O fato de terem feito isto durante uma época em que os dissidentes chilenos ainda eram metralhados e atirados de helicópteros ao mar é uma mancha que continua a assombrar o capitalismo latino-americano. No início do livro, Edwards reconhece o óbvio: “Dado o momento histórico”, escreve ele, “uma revolução neoliberal dessa magnitude não teria sido possível sob um regime democrático”. Setores nacionalistas das Forças Armadas resistiram fortemente, suspeitando que cediam a riqueza do país a interesses estrangeiros. Mas não há dúvida de que a repressão de Pinochet permitiu uma “terapia de choque”, mesmo quando o desemprego ultrapassou os 25%. O Chile de hoje tem renda per capita que é o dobro do Equador e 40% superior à da Costa Rica; os três países eram pares na década de 1980. Longe de ser “apenas” uma história de crescimento do PIB, ou apenas de os ricos ficarem mais ricos, o Chile também tem os índices de desenvolvimento humano mais elevados da América Latina e a segunda menor taxa de pobreza, atrás do Uruguai. Grande parte do progresso aconteceu depois do regresso da democracia, em 1990, mas poucos discordam de que as políticas dos Chicago Boys lançaram as bases.

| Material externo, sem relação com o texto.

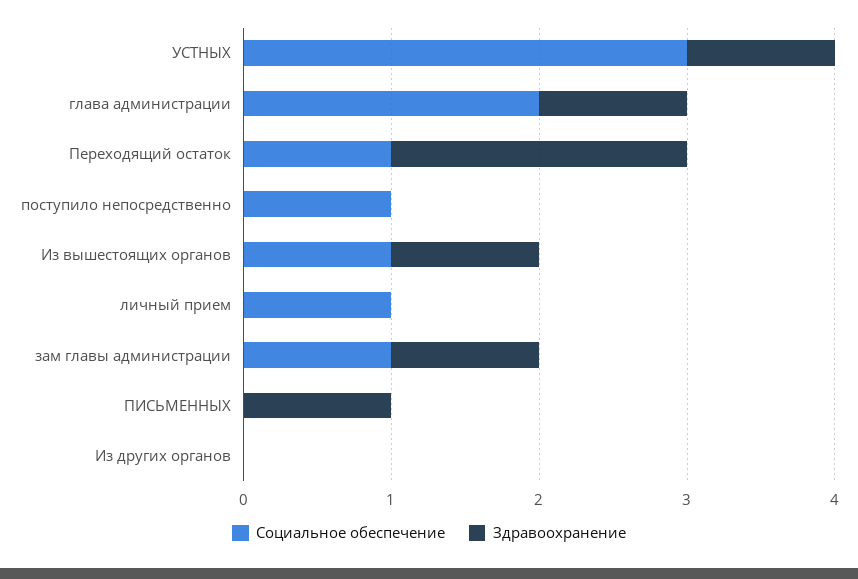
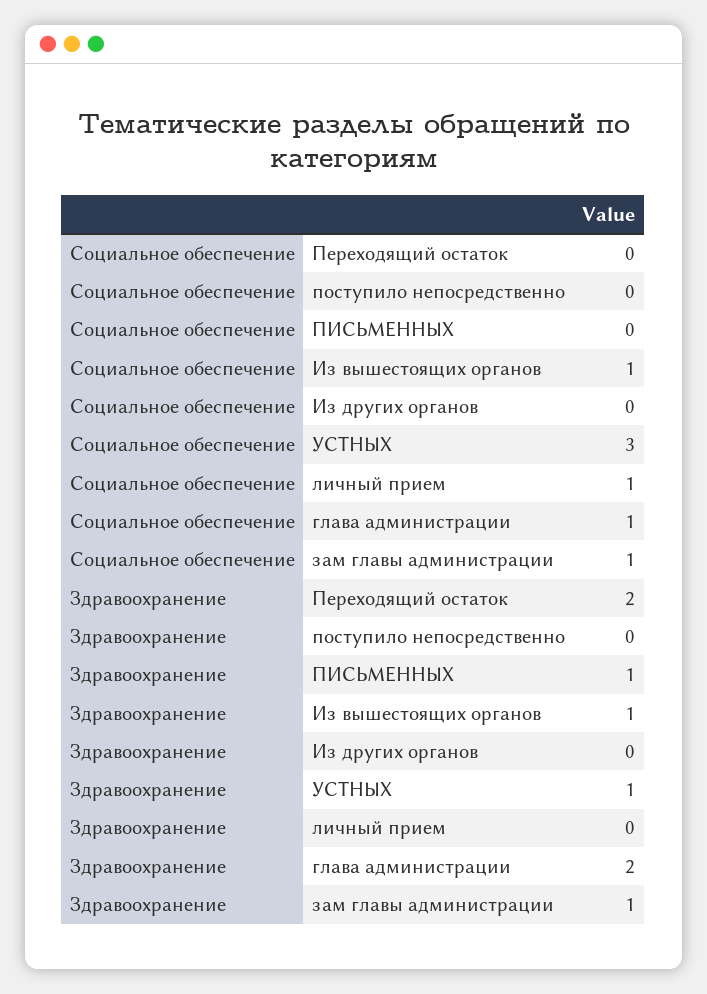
  {
    "Социальное обеспечение": {
      "УСТНЫХ": 3,
-     "глава администрации": 2,
+     "глава администрации": 1,
-     "Переходящий остаток": 1,
+     "Переходящий остаток": 0,
-     "поступило непосредственно": 1,
+     "поступило непосредственно": 0,
      "Из вышестоящих органов": 1,
      "личный прием": 1,
      "зам главы администрации": 1,
      "ПИСЬМЕННЫХ": 0,
      "Из других органов": 0
    },
    "Здравоохранение": {
      "УСТНЫХ": 1,
-     "глава администрации": 1,
+     "глава администрации": 2,
      "Переходящий остаток": 2,
      "поступило непосредственно": 0,
      "Из вышестоящих органов": 1,
      "личный прием": 0,
      "зам главы администрации": 1,
      "ПИСЬМЕННЫХ": 1,
      "Из других органов": 0
    }
  }

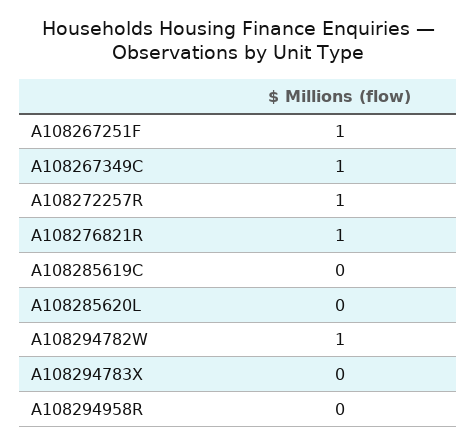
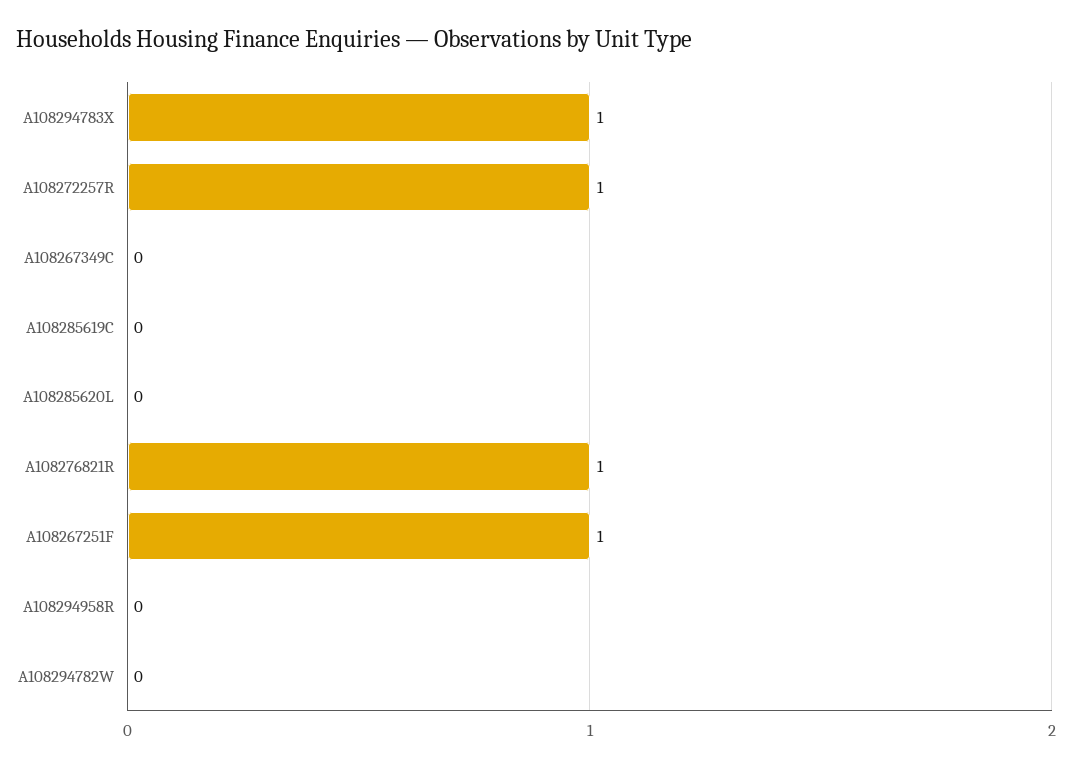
  {
    "A108267251F": 1,
-   "A108267349C": 1,
+   "A108267349C": 0,
    "A108272257R": 1,
    "A108276821R": 1,
    "A108285619C": 0,
    "A108285620L": 0,
-   "A108294782W": 1,
+   "A108294782W": 0,
-   "A108294783X": 0,
+   "A108294783X": 1,
    "A108294958R": 0
  }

O livro de Edwards surge num momento que tal legado está sendo questionado; ele é louvavelmente direto e honesto sobre as falhas do modelo chileno, sobretudo sobre a grave desigualdade social, que levou aos protestos de 2019 e às suas (incertas) consequências. Por tal motivo é um tanto decepcionante que Edwards demore até o final do capítulo sobre os anos Pinochet para perguntar: “Os Chicago Boys sabiam das violações dos direitos humanos?” e depois dedica apenas três páginas à resposta, concluindo de forma pouco convincente: “Nunca saberemos com certeza”. Isso não é apenas questão de registo histórico; a questão de saber se e como as economias da América Latina podem ser efetivamente reformadas sob a democracia é tão relevante como sempre no contexto atual de estagnação e agitação social. O livro de Edwards sugere, tanto no seu brilhantismo como nas suas deficiências que a resposta permanece tristemente evasiva.
*Vitoria Saddi é PhD em Economia pela University of Southern California e estrategista da SM Futures. Foi economista-chefe do Roubini Global Economics, Citibank, Salomon Brothers e Queluz Asset, em Londres, Nova York e São Paulo. É colunista da DINHEIRO.